SY Dubaj – zimotrwała, zdrowa. Grube ziarno, bardzo dobre wyrównanie i gęstość w stanie zsypnym. Wysoka zawartość białka. Poradzi sobie na glebach słabszych i dobrych.
Kolejnym zagadnieniem była ochrona rzepaku ozimego. Na wstępnie przypomniano warunki pogodowe – susza i wysokie temperatury podczas siewu tego gatunku, a później długą i ciepłą jesień.

Na poletkach zastosowano do odchwaszczania herbicyd trójskładnikowy Colzor Trio. – Rzepak jest coraz częściej rzadziej siany i tym samym jest więcej miejsca dla chwastów – podkreślał Przemysław Urbaniak, ekspert techniczny w ochronie rzepak. Dlatego tak ważna jest rola odchwaszczania.
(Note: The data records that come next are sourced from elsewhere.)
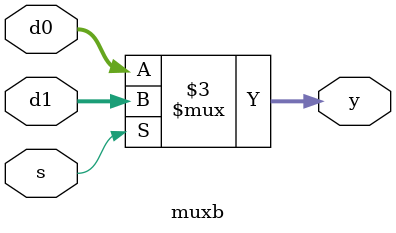
<source format=v>
`timescale 1ns / 1ps

module muxb(d1, d0, s, y);
input [3:0]    d1, d0; 
input          s;
output [3:0]  y;
reg    [3:0]  y;

always@(d1 or d0 or s)
begin
   if (s)  y = d1;
   else   y = d0;
end

endmodule

</source>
Jaką odmianę rzepaku poleca Syngenta na nowy sezon? Nowością jest odmiana Aganos, która osiągnęła bardzo dobre wyniki plonowania, nawet w suchych latach jak 2018 i 2019. Wysoka zimotrwałość i profil zdrowotnościowy. Odmiana z tolerancją na wirusa żółtaczki rzepy oraz Phomę. – Odmiana w tym roku na wiosnę ustrzegła się przed przymrozkami – mówił Łukasz Bojkowski, prezentując nową kreację.
Co w uprawie kukurydzy? – To jest najciekawszy sezon od 20 lat. Bardzo zimna wiosna. Mamy bardzo niską sumę temperatur efektywnych. W 2018 r. od pierwszego kwietnia do 10 czerwca było 400 stopni, w 2019 – 300 stopni, a w 2020 tylko 200 stopni, a co za tym idzie mamy opóźniony rozwój kukurydzy – mówił Karol Kozłowski, ekspert techniczny w kukurydzy.
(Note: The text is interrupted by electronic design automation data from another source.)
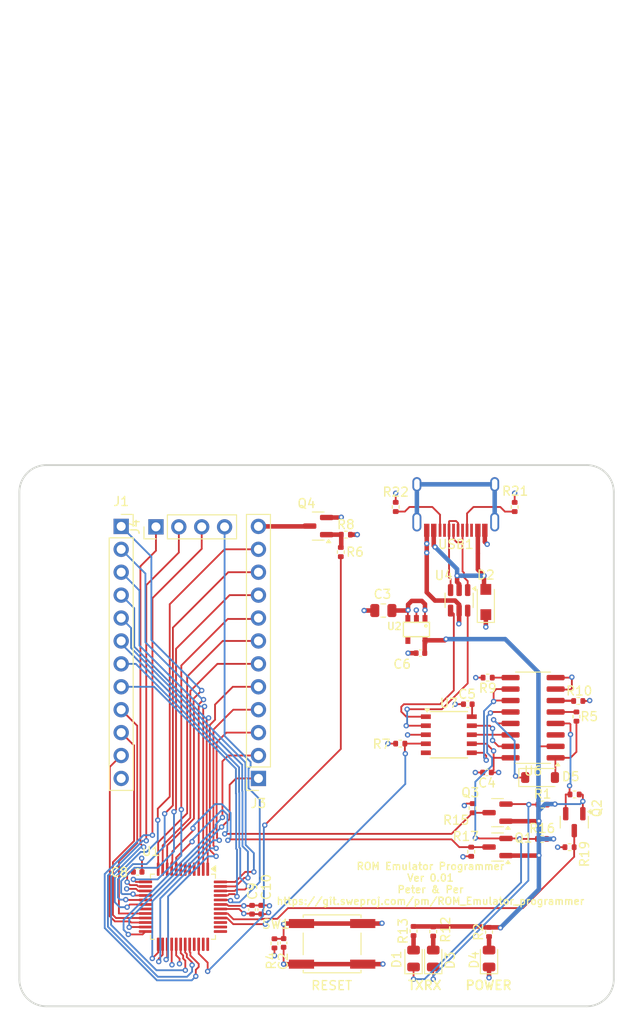
<source format=kicad_pcb>
(kicad_pcb
	(version 20240108)
	(generator "pcbnew")
	(generator_version "8.0")
	(general
		(thickness 1.6)
		(legacy_teardrops no)
	)
	(paper "A4")
	(title_block
		(title "ROM Emulator Programmer")
		(date "2024-10-03")
		(rev "0.01")
		(company "Peter & Per")
	)
	(layers
		(0 "F.Cu" signal)
		(1 "In1.Cu" signal)
		(2 "In2.Cu" signal)
		(31 "B.Cu" signal)
		(32 "B.Adhes" user "B.Adhesive")
		(33 "F.Adhes" user "F.Adhesive")
		(34 "B.Paste" user)
		(35 "F.Paste" user)
		(36 "B.SilkS" user "B.Silkscreen")
		(37 "F.SilkS" user "F.Silkscreen")
		(38 "B.Mask" user)
		(39 "F.Mask" user)
		(40 "Dwgs.User" user "User.Drawings")
		(41 "Cmts.User" user "User.Comments")
		(42 "Eco1.User" user "User.Eco1")
		(43 "Eco2.User" user "User.Eco2")
		(44 "Edge.Cuts" user)
		(45 "Margin" user)
		(46 "B.CrtYd" user "B.Courtyard")
		(47 "F.CrtYd" user "F.Courtyard")
		(48 "B.Fab" user)
		(49 "F.Fab" user)
		(50 "User.1" user)
		(51 "User.2" user)
		(52 "User.3" user)
		(53 "User.4" user)
		(54 "User.5" user)
		(55 "User.6" user)
		(56 "User.7" user)
		(57 "User.8" user)
		(58 "User.9" user)
	)
	(setup
		(stackup
			(layer "F.SilkS"
				(type "Top Silk Screen")
			)
			(layer "F.Paste"
				(type "Top Solder Paste")
			)
			(layer "F.Mask"
				(type "Top Solder Mask")
				(thickness 0.01)
			)
			(layer "F.Cu"
				(type "copper")
				(thickness 0.035)
			)
			(layer "dielectric 1"
				(type "prepreg")
				(thickness 0.1)
				(material "FR4")
				(epsilon_r 4.5)
				(loss_tangent 0.02)
			)
			(layer "In1.Cu"
				(type "copper")
				(thickness 0.035)
			)
			(layer "dielectric 2"
				(type "core")
				(thickness 1.24)
				(material "FR4")
				(epsilon_r 4.5)
				(loss_tangent 0.02)
			)
			(layer "In2.Cu"
				(type "copper")
				(thickness 0.035)
			)
			(layer "dielectric 3"
				(type "prepreg")
				(thickness 0.1)
				(material "FR4")
				(epsilon_r 4.5)
				(loss_tangent 0.02)
			)
			(layer "B.Cu"
				(type "copper")
				(thickness 0.035)
			)
			(layer "B.Mask"
				(type "Bottom Solder Mask")
				(thickness 0.01)
			)
			(layer "B.Paste"
				(type "Bottom Solder Paste")
			)
			(layer "B.SilkS"
				(type "Bottom Silk Screen")
			)
			(copper_finish "None")
			(dielectric_constraints no)
		)
		(pad_to_mask_clearance 0)
		(allow_soldermask_bridges_in_footprints no)
		(pcbplotparams
			(layerselection 0x00010fc_ffffffff)
			(plot_on_all_layers_selection 0x0000000_00000000)
			(disableapertmacros no)
			(usegerberextensions no)
			(usegerberattributes yes)
			(usegerberadvancedattributes yes)
			(creategerberjobfile yes)
			(dashed_line_dash_ratio 12.000000)
			(dashed_line_gap_ratio 3.000000)
			(svgprecision 4)
			(plotframeref no)
			(viasonmask no)
			(mode 1)
			(useauxorigin no)
			(hpglpennumber 1)
			(hpglpenspeed 20)
			(hpglpendiameter 15.000000)
			(pdf_front_fp_property_popups yes)
			(pdf_back_fp_property_popups yes)
			(dxfpolygonmode yes)
			(dxfimperialunits yes)
			(dxfusepcbnewfont yes)
			(psnegative no)
			(psa4output no)
			(plotreference yes)
			(plotvalue yes)
			(plotfptext yes)
			(plotinvisibletext no)
			(sketchpadsonfab no)
			(subtractmaskfromsilk no)
			(outputformat 1)
			(mirror no)
			(drillshape 1)
			(scaleselection 1)
			(outputdirectory "")
		)
	)
	(net 0 "")
	(net 1 "GND")
	(net 2 "/RESETN")
	(net 3 "+5V")
	(net 4 "+3V3")
	(net 5 "/RX0")
	(net 6 "/TX0")
	(net 7 "/TX_D11")
	(net 8 "/RX_D11")
	(net 9 "/UPDI")
	(net 10 "/D1")
	(net 11 "/A8")
	(net 12 "/A0")
	(net 13 "/D0")
	(net 14 "/A6")
	(net 15 "/D3")
	(net 16 "/A1")
	(net 17 "/A5")
	(net 18 "/A11")
	(net 19 "/A3")
	(net 20 "unconnected-(U1-PE03-Pad33)")
	(net 21 "/A10")
	(net 22 "/A7")
	(net 23 "/A9")
	(net 24 "unconnected-(U1-PC07-Pad19)")
	(net 25 "/D4")
	(net 26 "unconnected-(U1-PF05-Pad39)")
	(net 27 "/D2")
	(net 28 "/A2")
	(net 29 "Net-(J2-Pin_2)")
	(net 30 "/D6")
	(net 31 "/USB_N")
	(net 32 "Net-(USB1-CC1)")
	(net 33 "Net-(USB1-CC2)")
	(net 34 "/VUSB")
	(net 35 "Net-(USB1-DP1)")
	(net 36 "Net-(USB1-DN1)")
	(net 37 "unconnected-(USB1-SBU2-Pad3)")
	(net 38 "unconnected-(USB1-SHIELD-Pad13)")
	(net 39 "unconnected-(USB1-SBU1-Pad9)")
	(net 40 "/A12")
	(net 41 "/A13")
	(net 42 "/D5")
	(net 43 "/D7")
	(net 44 "/A-1")
	(net 45 "/~{OE}")
	(net 46 "unconnected-(U1-PF01-Pad35)")
	(net 47 "unconnected-(U1-PF04-Pad38)")
	(net 48 "/~{BYTE}")
	(net 49 "/~{WE}")
	(net 50 "unconnected-(U1-PF03-Pad37)")
	(net 51 "unconnected-(U1-PF02-Pad36)")
	(net 52 "Net-(D1-A)")
	(net 53 "Net-(D3-A)")
	(net 54 "Net-(D4-A)")
	(net 55 "/USB_P")
	(net 56 "/A4")
	(net 57 "Net-(Q4-G)")
	(net 58 "/~{VCC_EN}")
	(net 59 "/VCC_EN")
	(net 60 "unconnected-(USB1-SHIELD-Pad13)_1")
	(net 61 "unconnected-(USB1-SHIELD-Pad13)_2")
	(net 62 "unconnected-(USB1-SHIELD-Pad13)_3")
	(net 63 "unconnected-(U1-PB03-Pad7)")
	(net 64 "unconnected-(U1-PB00-Pad4)")
	(net 65 "unconnected-(U1-PB01-Pad5)")
	(net 66 "unconnected-(U1-PB02-Pad6)")
	(net 67 "Net-(U7-V3)")
	(net 68 "Net-(D5-K)")
	(net 69 "Net-(D5-A)")
	(net 70 "Net-(Q2-S)")
	(net 71 "Net-(U6-3Y0)")
	(net 72 "/~{DTR}")
	(net 73 "/~{RTS}")
	(net 74 "unconnected-(U7-~{CTS}-Pad5)")
	(net 75 "/TXD")
	(net 76 "/RXD")
	(net 77 "Net-(U6-~{ENABLE})")
	(net 78 "Net-(J2-Pin_3)")
	(footprint "Connector_PinSocket_2.54mm:PinSocket_1x12_P2.54mm_Vertical" (layer "F.Cu") (at 50.546 62.738 180))
	(footprint "Resistor_SMD:R_0402_1005Metric" (layer "F.Cu") (at 74.3204 66.037994 90))
	(footprint "Resistor_SMD:R_0402_1005Metric" (layer "F.Cu") (at 74.168 70.863994 -90))
	(footprint "MountingHole:MountingHole_3mm" (layer "F.Cu") (at 87 31))
	(footprint "Connector_PinSocket_2.54mm:PinSocket_1x12_P2.54mm_Vertical" (layer "F.Cu") (at 35.306 34.798))
	(footprint "Diode_SMD:Nexperia_CFP3_SOD-123W" (layer "F.Cu") (at 75.7936 43.182 90))
	(footprint "Package_TO_SOT_SMD:SOT-23" (layer "F.Cu") (at 77.0913 66.532794 180))
	(footprint "Package_TO_SOT_SMD:SOT-23" (layer "F.Cu") (at 57.1777 34.7624 180))
	(footprint "MountingHole:MountingHole_3mm" (layer "F.Cu") (at 27 85))
	(footprint "Resistor_SMD:R_0402_1005Metric" (layer "F.Cu") (at 52.324 81.024 -90))
	(footprint "ROM_Emulator_programmer:SW_Push_1P1T_NO_CK_K2-1102SP-C4SC-04" (layer "F.Cu") (at 58.7248 81.0768 180))
	(footprint "Resistor_SMD:R_0402_1005Metric" (layer "F.Cu") (at 65.786 32.642 -90))
	(footprint "Resistor_SMD:R_0402_1005Metric" (layer "F.Cu") (at 76.1492 79.76 90))
	(footprint "Resistor_SMD:R_0402_1005Metric" (layer "F.Cu") (at 82.042 69.443594))
	(footprint "Package_TO_SOT_SMD:SOT-23" (layer "F.Cu") (at 77.0913 70.342794 180))
	(footprint "Resistor_SMD:R_0402_1005Metric" (layer "F.Cu") (at 85.088 70.358 180))
	(footprint "Capacitor_SMD:C_0402_1005Metric" (layer "F.Cu") (at 49.8348 77.2948 -90))
	(footprint "Resistor_SMD:R_0402_1005Metric" (layer "F.Cu") (at 82.0928 65.633594))
	(footprint "LED_SMD:LED_0805_2012Metric" (layer "F.Cu") (at 76.1492 82.7044 90))
	(footprint "Resistor_SMD:R_0402_1005Metric" (layer "F.Cu") (at 66.292 58.8772))
	(footprint "Capacitor_SMD:C_0402_1005Metric" (layer "F.Cu") (at 73.7896 54.5084 180))
	(footprint "Package_TO_SOT_SMD:SOT-23" (layer "F.Cu") (at 85.6132 67.5871 -90))
	(footprint "Package_TO_SOT_SMD:SOT-23-6" (layer "F.Cu") (at 72.828 42.9945 -90))
	(footprint "Resistor_SMD:R_0402_1005Metric" (layer "F.Cu") (at 75.9948 51.562 180))
	(footprint "ROM_Emulator_programmer:HRO-TYPE-C-31-M-12" (layer "F.Cu") (at 72.458 27.532 180))
	(footprint "Resistor_SMD:R_0402_1005Metric" (layer "F.Cu") (at 85.6488 64.516))
	(footprint "LED_SMD:LED_0805_2012Metric" (layer "F.Cu") (at 69.9516 82.7044 90))
	(footprint "MountingHole:MountingHole_3mm" (layer "F.Cu") (at 27 31))
	(footprint "Connector_PinHeader_2.54mm:PinHeader_1x04_P2.54mm_Vertical" (layer "F.Cu") (at 39.1668 34.8488 90))
	(footprint "Package_QFP:TQFP-48_7x7mm_P0.5mm" (layer "F.Cu") (at 42.164 76.962 -90))
	(footprint "Diode_SMD:D_SOD-123" (layer "F.Cu") (at 81.8144 62.6364))
	(footprint "MountingHole:MountingHole_3mm" (layer "F.Cu") (at 87 85))
	(footprint "Package_SO:SOP-16_3.9x9.9mm_P1.27mm" (layer "F.Cu") (at 81.0402 56.007 180))
	(footprint "Capacitor_SMD:C_0402_1005Metric"
		(layer "F.Cu")
		(uuid "b16cc579-371c-4e73-b7eb-1bc7f5c5a28b")
		(at 50.8508 77.2896 -90)
		(descr "Capacitor SMD 0402 (1005 Metric), square (rectangular) end terminal, IPC_7351 nominal, (Body size source: IPC-SM-782 page 76, https://www.pcb-3d.com/wordpress/wp-content/uploads/ipc-sm-782a_amendment_1_and_2.pdf), generated with kicad-footprint-generator")
		(tags "capacitor")
		(property "Reference" "C9"
			(at -2.0548 0.9652 90)
			(layer "F.SilkS")
			(uuid "fd275708-021e-4652-9be3-7fc0663335b3")
			(effects
				(font
					(size 1 1)
					(thickness 0.15)
				)
			)
		)
		(property "Value" "4.7uF"
			(at 0 1.16 90)
			(layer "F.Fab")
			(uuid "45a0c85e-d84d-47a2-a486-0336ab6275b8")
			(effects
				(font
					(size 1 1)
					(thickness 0.15)
				)
			)
		)
		(property "Footprint" "Capacitor_SMD:C_0402_1005Metric"
			(at 0 0 -90)
			(unlocked yes)
			(layer "F.Fab")
			(hide yes)
			(uuid "baa8926f-1c36-4f3f-89de-878fe5322f83")
			(effects
				(font
					(size 1.27 1.27)
					(thickness 0.15)
				)
			)
		)
		(property "Datasheet" ""
			(at 0 0 -90)
			(unlocked yes)
			(layer "F.Fab")
			(hide yes)
			(uuid "1952b70e-d681-4aee-8c38-b87213e38f42")
			(effects
				(font
					(size 1.27 1.27)
					(thickness 0.15)
				)
			)
		)
		(property "Description" ""
			(at 0 0 -90)
			(unlocked yes)
			(layer "F.Fab")
			(hide yes)
			(uuid "7c0b942b-5a72-43c6-8821-91261f2da2a0")
			(effects
				(font
					(size 1.27 1.27)
					(thickness 0.15)
				)
			)
		)
		(property "VOLTAGE" ""
			(at 0 0 -90)
			(unlocked yes)
			(layer "F.Fab")
			(hide yes)
			(uuid "c39035a5-e453-4409-9aff-876bdf50bd91")
			(effects
				(font
					(size 1 1)
					(thickness 0.15)
				)
			)
		)
		(property "LCSC" "C23733"
			(at 0 0 -90)
			(unlocked yes)
			(layer "F.Fab")
			(hide yes)
			(uuid "51b5fa77-c846-4483-824d-2ea58a87453c")
			(effects
				(font
					(size 1 1)
					(thickness 0.15)
				)
			)
		)
		(path "/8738b7a7-e3de-4de7-aecc-79795c3231b8")
		(sheetname "Root")
		(sheetfile "ROM_Emulator_programmer.kicad_sch")
		(attr smd)
		(fp_line
			(start -0.107836 0.36)
			(end 0.107836 0.36)
			(stroke
				(width 0.12)
				(type solid)
			)
			(layer "F.SilkS")
			(uuid "6570431e-d4e2-4b6b-bb39-88c331beb779")
		)
		(fp_line
			(start -0.107836 -0.36)
			(end 0.107836 -0.36)
			(stroke
				(width 0.12)
				(type solid)
			)
			(layer "F.SilkS")
			(uuid "00ace6e6-2c5d-41a3-95f3-800ec7a5fba9")
		)
		(fp_line
			(start -0.91 0.46)
			(end -0.91 -0.46)
			(stroke
				(width 0.05)
				(type solid)
			)
			(layer "F.CrtYd")
			(uuid "9fb4adba-ef9c-413c-b323-a4ac70d565cf")
		)
		(fp_line
			(start 0.91 0.46)
			(end -0.91 0.46)
			(stroke
				(width 0.05)
				(type solid)
			)
			(layer "F.CrtYd")
			(uuid "ce0cd14b-3c75-4ea0-90af-14376ed86298")
		)
		(fp_line
			(start -0.91 -0.46)
			(end 0.91 -0.46)
			(stroke
				(width 0.05)
				(type solid)
			)
			(layer "F.CrtYd")
			(uuid "b965dacc-8f90-4b03-bfc6-fafdb85d4c17")
		)
		(fp_line
			(start 0.91 -0.46)
			(end 0.91 0.46)
			(stroke
				(width 0.05)
				(type solid)
			)
			(layer "F.CrtYd")
			(uuid "1695
... [470704 chars truncated]
</source>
Jak podkreślił, coraz większym problemem w uprawie tego gatunku jest zwalczanie chwastnicy jednostronnej – przedstawiciele firmy zalecają na nią aplikację preparatem Lumax. Dodatkowo w kukurydzy, ale też i w innych uprawach, w tym sezonie kłopot stanowią samosiewy ziemniaka. Rozwiązaniem dla nich jest potraktowanie plantacji, zdaniem firmy, też Lumaxem.